While Nigeria is still contemplating the removal of a costly subsidy on oil amidst a worrisome fiscal imbalance, Egypt has announced a 40 percent cut in energy subsidy to ease the burden on government earning.

Egyptian lawmakers on Monday approved the budget which slashed government spending on electricity and oil as part of austerity measures to ensure fiscal consolidation in line with a $12 billion, three-year International Monetary Fund (IMF) loan programme which began in 2016.

Fuel subsidy expenses would be cut to £53bn (approximately 40 percent), while electricity subsidies would be slashed by 75 percent to£4bn.
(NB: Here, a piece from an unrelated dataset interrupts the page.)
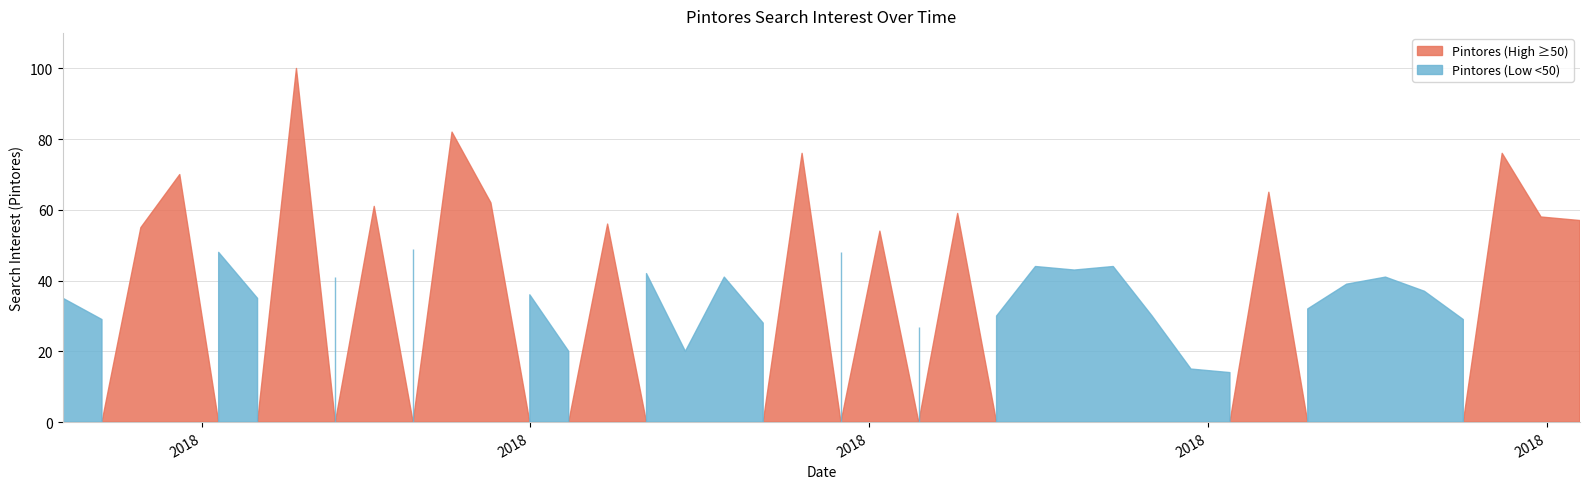

Does the chart display data point markers on the line(s)?

No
The savings will be channelled towards increasing public investment.

The government also revealed that it would put a stop to electricity subsidies by the end of the 2021-2022 fiscal year, which points to June of the latter year given that Egypt fiscal year is run from July through June.

The Egyptian economy is going through tough reforms which started since a slump that followed the ousting of former president Hosni Mubarak in 2011.

In 2016, The North African nation devalued its pound by half as part of conditions of its $12 billion loan from the IMF and saw an increase in foreign investment flow into the nation.

The latest step by Egypt will see electricity cost about 26 percent more from July and is expected to take a toll on the masses.

“It will be challenging for middle-income and lower-income groups,” Radwa El-Swaify, head of research at Pharos, told Reuters. “However, the government has implemented different social packages … trying to alleviate some of the negative impact on the lower income groups.”

The Egyptian government would be spending 1.6 trillion Egyptian pounds ($95.8 billion) in its 2019-20 fiscal year, 10 percent more than it has spent in the current fiscal year.